Stated task 1. Can you convert the records about paired views, starting with the line with "pose: elev=97.9 azim=27.0 roll=42.7 dist=1.64" and going on through the last line of the records, into a Markdown table with the columns Row and Record line, leaving out blank lines?

Extracted text.

Monday 27 April 2015

Questions

1. Does anyone else routinely, to their own bafflement, read newspapers from back to front - that is to say, starting on the last page and moving systematically to the front page?
2. If anyone does, are they also baffled by their behaviour, or can they provide a rationale for this quirk?
3. Does anyone else find that they don't get through the weekend papers until the week after the weekend after next (partly because on the weekend that each set of new weekend papers appears, they are still working their way [backwards] through the ones from two weeks earlier - this dilemma  is sort of akin to compound interest, in a remote sort of way.
4. If anyone else does get out of sync in this way with the weekend papers, have they noticed that the weekend papers actually improve by this crude form of cellaring? The stuff that seemed absolutely cutting edge in its hot off the press relevance has usually been superseded by the time the articles in question meet the eye. Which means there is much more time for the really interesting articles.
5. Speaking of which has anyone else caught up to the point of reading the Guardian of Saturday 18 April, and, if they have, did they read the astounding article about Cordula Schacht, daughter of Hitler's Minister of Economics, suing Random House for royalties for the Goebbels family because a Random House published biography of Goebbels uses quotes from Goebbels's diaries?

Stated task 2. Would you carry on the post about reading newspapers back to front from the point where it stops?

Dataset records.

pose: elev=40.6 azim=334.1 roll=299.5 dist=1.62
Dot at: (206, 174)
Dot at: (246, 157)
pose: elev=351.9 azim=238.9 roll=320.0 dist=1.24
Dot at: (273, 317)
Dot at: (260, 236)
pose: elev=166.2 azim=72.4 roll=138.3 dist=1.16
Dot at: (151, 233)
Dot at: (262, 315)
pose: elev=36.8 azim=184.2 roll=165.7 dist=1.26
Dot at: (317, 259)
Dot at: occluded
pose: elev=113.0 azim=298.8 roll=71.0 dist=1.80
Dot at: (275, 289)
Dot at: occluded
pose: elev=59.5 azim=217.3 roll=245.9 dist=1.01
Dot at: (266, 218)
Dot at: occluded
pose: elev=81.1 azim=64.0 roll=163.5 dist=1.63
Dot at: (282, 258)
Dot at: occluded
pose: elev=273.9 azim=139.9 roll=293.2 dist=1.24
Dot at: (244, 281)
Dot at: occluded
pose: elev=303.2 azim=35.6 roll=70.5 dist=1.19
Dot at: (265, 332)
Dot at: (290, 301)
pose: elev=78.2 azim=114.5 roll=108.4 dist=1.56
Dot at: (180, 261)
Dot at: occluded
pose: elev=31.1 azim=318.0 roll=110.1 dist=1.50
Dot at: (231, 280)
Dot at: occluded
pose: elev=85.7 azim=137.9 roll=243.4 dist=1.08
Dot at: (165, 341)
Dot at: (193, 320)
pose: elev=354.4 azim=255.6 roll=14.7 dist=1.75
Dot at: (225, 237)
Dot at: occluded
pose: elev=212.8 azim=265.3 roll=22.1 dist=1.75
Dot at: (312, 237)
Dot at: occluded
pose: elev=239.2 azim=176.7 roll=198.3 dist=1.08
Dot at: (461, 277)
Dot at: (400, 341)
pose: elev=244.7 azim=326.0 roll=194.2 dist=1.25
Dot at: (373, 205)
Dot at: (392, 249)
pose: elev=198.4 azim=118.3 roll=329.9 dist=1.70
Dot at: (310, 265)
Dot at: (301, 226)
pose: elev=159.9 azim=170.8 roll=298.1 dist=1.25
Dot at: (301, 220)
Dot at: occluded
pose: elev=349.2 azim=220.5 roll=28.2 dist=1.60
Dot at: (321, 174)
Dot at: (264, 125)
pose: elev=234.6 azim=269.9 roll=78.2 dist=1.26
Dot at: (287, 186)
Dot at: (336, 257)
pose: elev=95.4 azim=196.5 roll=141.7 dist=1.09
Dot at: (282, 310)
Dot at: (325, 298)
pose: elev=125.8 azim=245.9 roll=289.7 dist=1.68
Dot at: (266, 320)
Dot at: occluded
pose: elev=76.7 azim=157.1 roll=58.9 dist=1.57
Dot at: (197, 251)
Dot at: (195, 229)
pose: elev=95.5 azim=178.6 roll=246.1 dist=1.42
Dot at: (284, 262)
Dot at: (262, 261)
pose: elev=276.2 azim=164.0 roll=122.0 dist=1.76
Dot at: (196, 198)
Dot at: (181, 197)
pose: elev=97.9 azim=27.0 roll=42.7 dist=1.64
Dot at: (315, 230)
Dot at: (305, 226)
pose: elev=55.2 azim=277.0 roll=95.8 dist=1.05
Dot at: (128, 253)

Expected output 1.
| Row | Record line |
|---|---|
| 1 | pose: elev=97.9 azim=27.0 roll=42.7 dist=1.64 |
| 2 | Dot at: (315, 230) |
| 3 | Dot at: (305, 226) |
| 4 | pose: elev=55.2 azim=277.0 roll=95.8 dist=1.05 |
| 5 | Dot at: (128, 253) |

Expected output 2.
When Random House replied by offering to pay Schacht royalties, provided she give the money to a Holocaust charity, she refused the offer. Rainer Dresen, general counsel of Random House Germany believes that other publishing houses have paid for the use of Goebbels's diaries and Random House is the first not to. "We are convinced that no money should go to a war criminal" he is quoted as saying, "I [do]not want to believe that anyone can claim royalties for Goebbels's words".

The questions this story raises are endless. I will leave others to ask them and, with luck provide some answers. I am too angry to think rationally on the subject.

3 comments:

  1. Yes, you are not alone in this habit of reading old news. I can,t throw away an unread paper wthout skimming through it and the pile seems to get higher. Is there a cure, do you think ?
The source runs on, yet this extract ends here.